According to Dr Clarke, this incident was of no great historical significance and it didn’t even mark a turning point in the relations between Malachy and the Norsemen. “Mael Sechnaill (Malachy) had captured Dublin before and he captured it several times again,” he said. “The capture in 989 was just one of many during the long reign of this very active High King.”
The siege and capture of 989 is chiefly remembered for the fact that the inhabitants of Dublin were reduced to drinking brine because Mael Sechnaill cut off their fresh water supply. And after it was over, he exacted as punishment an annual tax of one ounce of gold on every household, to be paid on Christmas night.
“This was the High King’s way of rubbing the Norsemen’s nose in it because, of course, they were widely regarded as pagan,” Dr Clare noted. “But there was nothing glorious about it for the city of Dublin, unless you happen to be jingoistic and see in it a Christian Irish King sweeping down and taking the city from foreign pagans.”
Dr Clarke has already written to the city manager pointing out the discrepancy about the year these events took place and questioning whether it was appropriate to celebrate them. “As I see it, 1988 was chosen quite arbitrarily for the ‘millennium’ because it is coming up soon, not long after the Galway 500 and the Cork 800.”
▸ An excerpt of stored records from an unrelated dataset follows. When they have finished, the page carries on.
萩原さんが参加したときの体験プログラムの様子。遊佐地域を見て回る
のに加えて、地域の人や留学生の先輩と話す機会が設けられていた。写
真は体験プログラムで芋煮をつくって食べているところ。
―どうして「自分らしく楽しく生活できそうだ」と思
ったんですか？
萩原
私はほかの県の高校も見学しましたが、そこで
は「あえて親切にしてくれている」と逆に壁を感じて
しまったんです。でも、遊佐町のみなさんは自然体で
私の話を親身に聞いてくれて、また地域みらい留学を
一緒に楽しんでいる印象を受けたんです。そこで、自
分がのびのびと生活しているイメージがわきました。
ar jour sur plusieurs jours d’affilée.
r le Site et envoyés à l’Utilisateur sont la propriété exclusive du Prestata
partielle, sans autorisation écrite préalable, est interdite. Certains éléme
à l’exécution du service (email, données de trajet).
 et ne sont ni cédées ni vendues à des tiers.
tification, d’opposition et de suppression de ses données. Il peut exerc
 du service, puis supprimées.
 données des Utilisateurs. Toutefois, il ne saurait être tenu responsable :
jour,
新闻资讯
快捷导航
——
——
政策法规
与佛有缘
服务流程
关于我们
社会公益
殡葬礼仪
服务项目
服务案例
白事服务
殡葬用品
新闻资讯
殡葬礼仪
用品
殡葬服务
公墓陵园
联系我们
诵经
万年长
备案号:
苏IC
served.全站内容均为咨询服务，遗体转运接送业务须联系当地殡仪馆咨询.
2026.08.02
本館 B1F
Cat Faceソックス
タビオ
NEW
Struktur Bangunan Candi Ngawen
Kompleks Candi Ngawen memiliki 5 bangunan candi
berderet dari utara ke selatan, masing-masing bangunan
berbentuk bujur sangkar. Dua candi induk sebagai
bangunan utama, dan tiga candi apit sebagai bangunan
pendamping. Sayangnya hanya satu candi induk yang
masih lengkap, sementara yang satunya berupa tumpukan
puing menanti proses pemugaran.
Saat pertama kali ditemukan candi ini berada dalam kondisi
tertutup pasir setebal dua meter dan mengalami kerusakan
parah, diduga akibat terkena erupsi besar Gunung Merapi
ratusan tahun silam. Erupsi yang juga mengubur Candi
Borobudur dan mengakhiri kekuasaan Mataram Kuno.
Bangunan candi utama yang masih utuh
Outlining the options, Dr Clarke said Dublin could postpone celebrations until the year 2041, which will mark the 1,200th anniversary of the establishment by the Vikings of their longphort on the River Liffey. Alternatively, if the city can’t wait that long, 1992 would mark the 800th anniversary of the granting of its municipal charter.
Dublin Corporation’s spokesman, Mr Noel Carroll, admitted that the proposed “millennium” could be seen as an attempt to cash in on the success of the Cork and Galway celebrations, but this didn’t render it any less worthy. He also confessed that the year 1988 had been chosen because it was not far off. “We’re entitled to celebrate 1,000 years of Dublin’s existence. The only question is what year do you pick?
Asked whether the city manager had consulted any medieval historians before making his choice, Mr Carroll said the Corporation had its own archivist. “You can never get these people to agree anyway. After all, there are some who say St Patrick never existed, but that doesn’t get rid of March 17th. And who picked December 25th as Christ’s birthday? Nobody was sure what the real day was, so they had to pick something.”